Sandra Bullock and George Clooney star in the visually stunning “Gravity.”[/caption]

by Bill Wine

Each week, veteran film critic Bill Wine will look back at an important film that is worth watching, either for the first time or again.

“Life in space is impossible.”

So says one of the opening title cards in “Gravity,” a visceral, breathtaking, ironically titled 2013 science-fiction thriller that then proceeds to show us that very thing: life in space. And it reminds us that you don’t need aliens to make outer space scary.

“Gravity” is a brilliantly realized, completely riveting, dread-drenched science fiction thriller about two astronauts stranded in orbit around Earth. And it turns out to be one amazing vicarious experience, simultaneously dream and nightmare, with a set of cinematic illusions that simply – well, maybe not so simply – astounds.

Sandra Bullock plays a newly minted astronaut on her first mission and George Clooney a seasoned veteran on his final mission. She’s wary of medical engineer Ryan Stone, he’s been-there-done-that smart aleck Matt Kowalsky.

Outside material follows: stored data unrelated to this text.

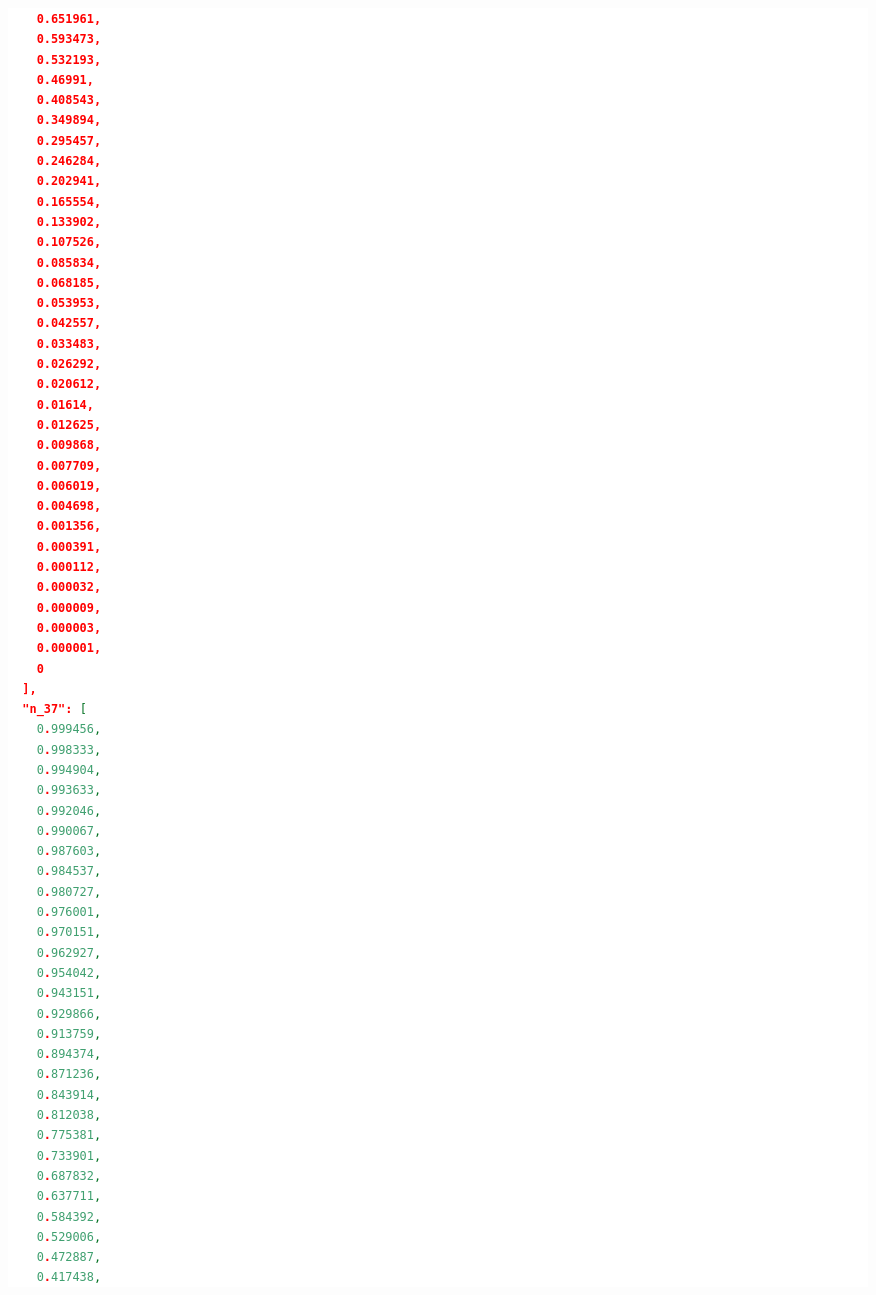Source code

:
 ```json
    0.651961,
    0.593473,
    0.532193,
    0.46991,
    0.408543,
    0.349894,
    0.295457,
    0.246284,
    0.202941,
    0.165554,
    0.133902,
    0.107526,
    0.085834,
    0.068185,
    0.053953,
    0.042557,
    0.033483,
    0.026292,
    0.020612,
    0.01614,
    0.012625,
    0.009868,
    0.007709,
    0.006019,
    0.004698,
    0.001356,
    0.000391,
    0.000112,
    0.000032,
    0.000009,
    0.000003,
    0.000001,
    0
  ],
  "n_37": [
    0.999456,
    0.998333,
    0.994904,
    0.993633,
    0.992046,
    0.990067,
    0.987603,
    0.984537,
    0.980727,
    0.976001,
    0.970151,
    0.962927,
    0.954042,
    0.943151,
    0.929866,
    0.913759,
    0.894374,
    0.871236,
    0.843914,
    0.812038,
    0.775381,
    0.733901,
    0.687832,
    0.637711,
    0.584392,
    0.529006,
    0.472887,
    0.417438,
```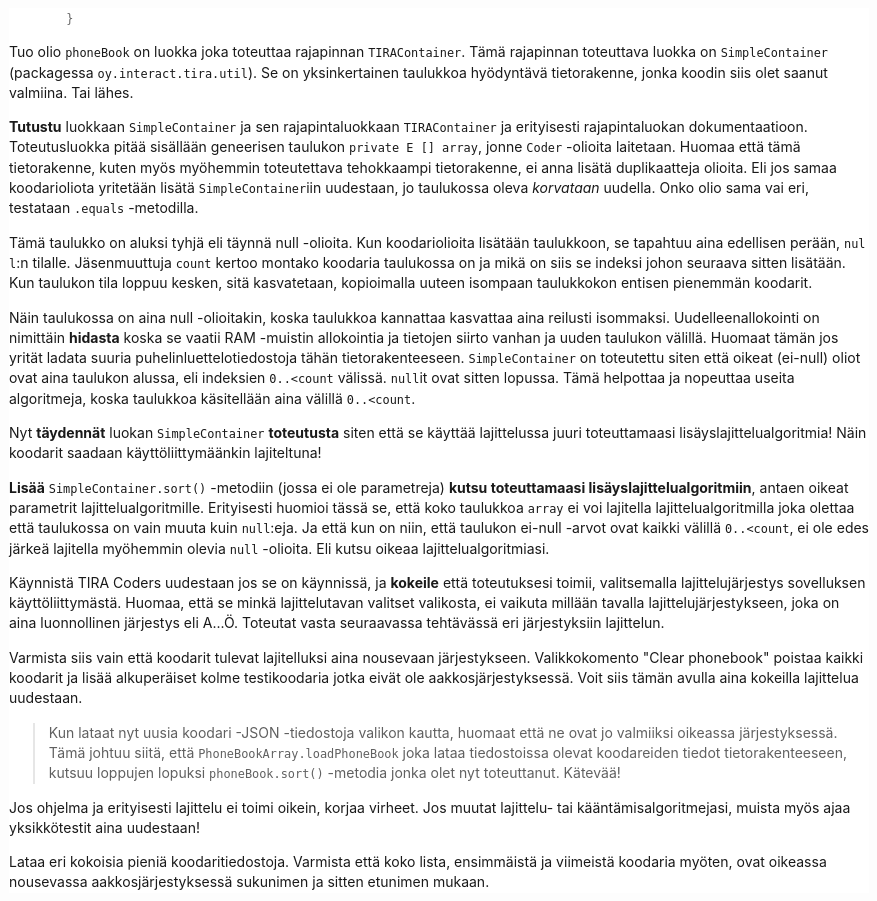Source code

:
 ```Java
		}
```
Tuo olio `phoneBook` on luokka joka toteuttaa rajapinnan `TIRAContainer`. Tämä rajapinnan toteuttava luokka on `SimpleContainer` (packagessa `oy.interact.tira.util`). Se on yksinkertainen taulukkoa hyödyntävä tietorakenne, jonka koodin siis olet saanut valmiina. Tai lähes.

**Tutustu** luokkaan `SimpleContainer` ja sen rajapintaluokkaan `TIRAContainer` ja erityisesti rajapintaluokan dokumentaatioon. Toteutusluokka pitää sisällään geneerisen taulukon `private E [] array`, jonne `Coder` -olioita laitetaan. Huomaa että tämä tietorakenne, kuten myös myöhemmin toteutettava tehokkaampi tietorakenne, ei anna lisätä duplikaatteja olioita. Eli jos samaa koodarioliota yritetään lisätä `SimpleContainer`iin uudestaan, jo taulukossa oleva *korvataan* uudella. Onko olio sama vai eri, testataan `.equals` -metodilla.

Tämä taulukko on aluksi tyhjä eli täynnä null -olioita. Kun koodariolioita lisätään taulukkoon, se tapahtuu aina edellisen perään, `null`:n tilalle. Jäsenmuuttuja `count` kertoo montako koodaria taulukossa on ja mikä on siis se indeksi johon seuraava sitten lisätään. Kun taulukon tila loppuu kesken, sitä kasvatetaan, kopioimalla uuteen isompaan taulukkokon entisen pienemmän koodarit. 

Näin taulukossa on aina null -olioitakin, koska taulukkoa kannattaa kasvattaa aina reilusti isommaksi. Uudelleenallokointi on nimittäin **hidasta** koska se vaatii RAM -muistin allokointia ja tietojen siirto vanhan ja uuden taulukon välillä. Huomaat tämän jos yrität ladata suuria puhelinluettelotiedostoja tähän tietorakenteeseen. `SimpleContainer` on toteutettu siten että oikeat (ei-null) oliot ovat aina taulukon alussa, eli indeksien `0..<count` välissä. `null`it ovat sitten lopussa. Tämä helpottaa ja nopeuttaa useita algoritmeja, koska taulukkoa käsitellään aina välillä `0..<count`.

Nyt **täydennät** luokan `SimpleContainer` **toteutusta** siten että se käyttää lajittelussa juuri toteuttamaasi lisäyslajittelualgoritmia! Näin koodarit saadaan käyttöliittymäänkin lajiteltuna!

**Lisää** `SimpleContainer.sort()` -metodiin (jossa ei ole parametreja) **kutsu toteuttamaasi lisäyslajittelualgoritmiin**, antaen oikeat parametrit lajittelualgoritmille. Erityisesti huomioi tässä se, että koko taulukkoa `array` ei voi lajitella lajittelualgoritmilla joka olettaa että taulukossa on vain muuta kuin `null`:eja. Ja että kun on niin, että taulukon ei-null -arvot ovat kaikki välillä `0..<count`, ei ole edes järkeä lajitella myöhemmin olevia `null` -olioita. Eli kutsu oikeaa lajittelualgoritmiasi.

Käynnistä TIRA Coders uudestaan jos se on käynnissä, ja **kokeile** että toteutuksesi toimii, valitsemalla lajittelujärjestys sovelluksen käyttöliittymästä. Huomaa, että se minkä lajittelutavan valitset valikosta, ei vaikuta millään tavalla lajittelujärjestykseen, joka on aina luonnollinen järjestys eli A...Ö. Toteutat vasta seuraavassa tehtävässä eri järjestyksiin lajittelun. 

Varmista siis vain että koodarit tulevat lajitelluksi aina nousevaan järjestykseen. Valikkokomento "Clear phonebook" poistaa kaikki koodarit ja lisää alkuperäiset kolme testikoodaria jotka eivät ole aakkosjärjestyksessä. Voit siis tämän avulla aina kokeilla lajittelua uudestaan.

> Kun lataat nyt uusia koodari -JSON -tiedostoja valikon kautta, huomaat että ne ovat jo valmiiksi oikeassa järjestyksessä. Tämä johtuu siitä, että `PhoneBookArray.loadPhoneBook` joka lataa tiedostoissa olevat koodareiden tiedot tietorakenteeseen, kutsuu loppujen lopuksi `phoneBook.sort()` -metodia jonka olet nyt toteuttanut. Kätevää!

Jos ohjelma ja erityisesti lajittelu ei toimi oikein, korjaa virheet. Jos muutat lajittelu- tai kääntämisalgoritmejasi, muista myös ajaa yksikkötestit aina uudestaan! 

Lataa eri kokoisia pieniä koodaritiedostoja. Varmista että koko lista, ensimmäistä ja viimeistä koodaria myöten, ovat oikeassa nousevassa aakkosjärjestyksessä sukunimen ja sitten etunimen mukaan.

She has tragically lost her young daughter, he has been abandoned by his wife for another man.

While working to repair the Hubble Space Telescope at the space station, they’re informed by Mission Control (via the voice of Ed Harris) that debris from a satellite shot down by the Russians is headed their way.

They don’t take it too seriously at first, letting flying parts just whiz by. But when the rest of their crew is tragically killed, they’re stranded in space as the only survivors.

Then they lose contact with Mission Control and access to their oxygen supply.

Their only hope, as they spin and turn and grope and flail, is to somehow make their way to the international space station that is not exactly around the corner. Hey, there are no corners. Or gravity. Or levity.

This is Bullock’s movie, to be sure – Clooney is effortlessly charming, as usual, but is really only in about a third of the film – and she is more than up to the insular task.

Mexican director Alfonso Cuaron (“Roma,”“Children of Men,” “Harry Potter and the Prisoner of Azkaban,” “Great Expectations,” “Y Tu Mama Tambien”) co-wrote the pretty-close-to-real-time script with his son, Jonas. It’s an exploration of rebirth and rejuvenation and despair and, ultimately, the miraculousness of life.

But it’s the masterful technical craft on display that has the most impact. Cuaron, famous for long, unbroken takes in the name of realism, opens the film with a 13-minute segment captured in a single shot that is an absolute marvel of visual choreography.

His film has edge-of-your-seat intensity and, at times, a strong sense of claustrophobia. But it is also exhilarating in its welcome invitation to us to vicariously experience space-walking – and the understandable fears that go with it.

And the technological innovation that made the film’s astonishing illusions possible is, for once, not only show-offy impressive but justified by an overwhelmingly immersive film that may be providing a glimpse into cinema’s technical future.

This magical movie couldn’t be more stuffed with moments that will make you think, “How did they do that?”

And it joins the list – recalling, as it does, “Star Wars,” “Jurassic Park,” “Avatar,” “2001: A Space Odyssey,” and the like – of Movies That Changed the Movies.

Which is why it earned 10 Oscar nominations and seven Oscars – nods for Best Picture, Best Actress (Bullock), and Best Production Design, and cherished statuettes for Directing, Cinematography, Music, Editing, Visual Effects, Sound Mixing, and Sound Editing.

This is a tensely absorbing and awe-inspiring survival epic about being marooned in space that is nothing less than a glorious and majestic filmmaking feat.

Yep, get ready for the awe of “Gravity.”

Bill Wine is an Emmy-winning film critic who served in that capacity for WTXF and KYW Newsradio. He lives in Chestnut Hill.